Connecting with the Enemy

Thousands of ordinary people in Israel and Palestine have engaged in a dazzling array of daring and visionary joint nonviolent initiatives for more than a century. They have endured despite condemnation by their own societies, repetitive failures of diplomacy, harsh inequalities, and endemic cycles of violence.

Connecting with the Enemy presents the first comprehensive history of unprecedented grassroots efforts to forge nonviolent alternatives to the lethal collision of the two national movements. Bringing to light the work of over five hundred groups, Sheila H. Katz describes how Arabs and Jews, children and elders, artists and activists, educators and students, garage mechanics and physicists, and lawyers and prisoners have spoken truth to power, protected the environment, demonstrated peacefully, mourned together, stood in resistance and solidarity, and advocated for justice and security.

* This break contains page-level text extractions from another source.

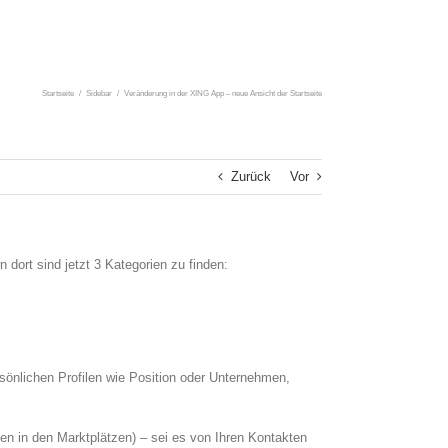
Startseite
/
Sidebar
/
Veränderung in der XING App – neue Ansicht der Startseite
Zurück
Vor
dort sind jetzt 3 Kategorien zu finden:
rsönlichen Profilen wie Position oder Unternehmen,
en in den Marktplätzen) – sei es von Ihren Kontakten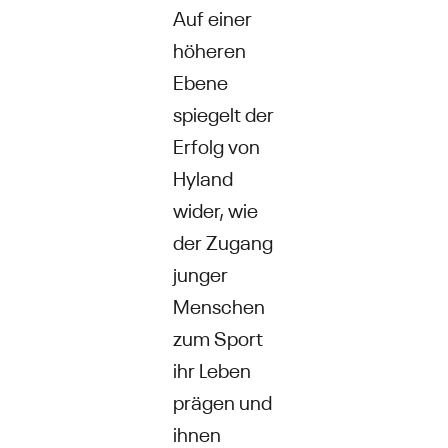
Auf einer
höheren
Ebene
spiegelt der
Erfolg von
Hyland
wider, wie
der Zugang
junger
Menschen
zum Sport
ihr Leben
prägen und
ihnen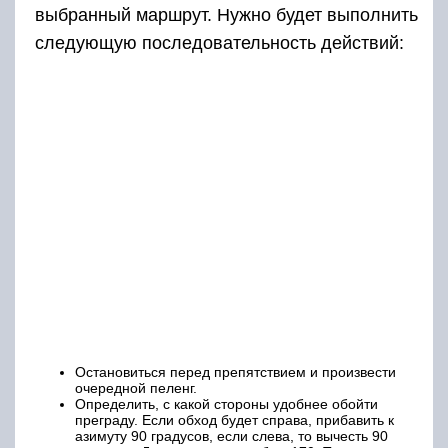
выбранный маршрут. Нужно будет выполнить
следующую последовательность действий:
Остановиться перед препятствием и произвести
очередной пеленг.
Определить, с какой стороны удобнее обойти
преграду. Если обход будет справа, прибавить к
азимуту 90 градусов, если слева, то вычесть 90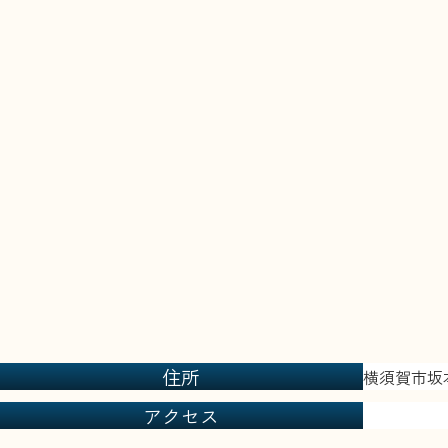
住所
横須賀市坂本
アクセス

“This is a profoundly important study of the history and ongoing efforts for Israeli- Palestinian peace by ordinary Israelis and Palestinians. It is by far the most comprehensive history of this aspect of the conflict I have ever read. It offers a genuinely balanced perspective.”

 - Stephen Zunes, University of San Francisco, coeditor of Nonviolent Social Movements: A Geographical Perspective and author of Tinderbox: U.S. Middle East Policy and the Roots of Terrorism


About

Sheila H. Katz, Ph.D, Middle East History is Professor of Middle East History in the multidisciplinary Liberal Arts Department at the Berklee College of Music in Boston. She completed her doctorate at Harvard University where she specialized in Palestinian-Israeli relations, organized programs on Middle Eastern women, and taught for eight years. Her book, Women and Gender in Early Jewish and Palestinian Nationalism (University Press of Florida, 2003), looks at the formation of the conflict through the lens of intertwined identities of gender and nationalism. She has published numerous articles and reviews in Kandiyoti’s, Gendering the Middle East, the Arab Studies Journal, the International Journal of Middle East Studies, the Middle East Journal, the Association of Middle Eastern Women’s Studies Newsletter, Harvard International Review, and Lilith. Katz founded one of the early networks for Palestinians and Israelis to confront tough issues during the years she lived in Jerusalem while also leading workshops on issues of race, class, and gender inequality in Israel, Palestine, Cyprus, Northern Ireland, England, France, Sweden, Italy, Greece, and the U.S.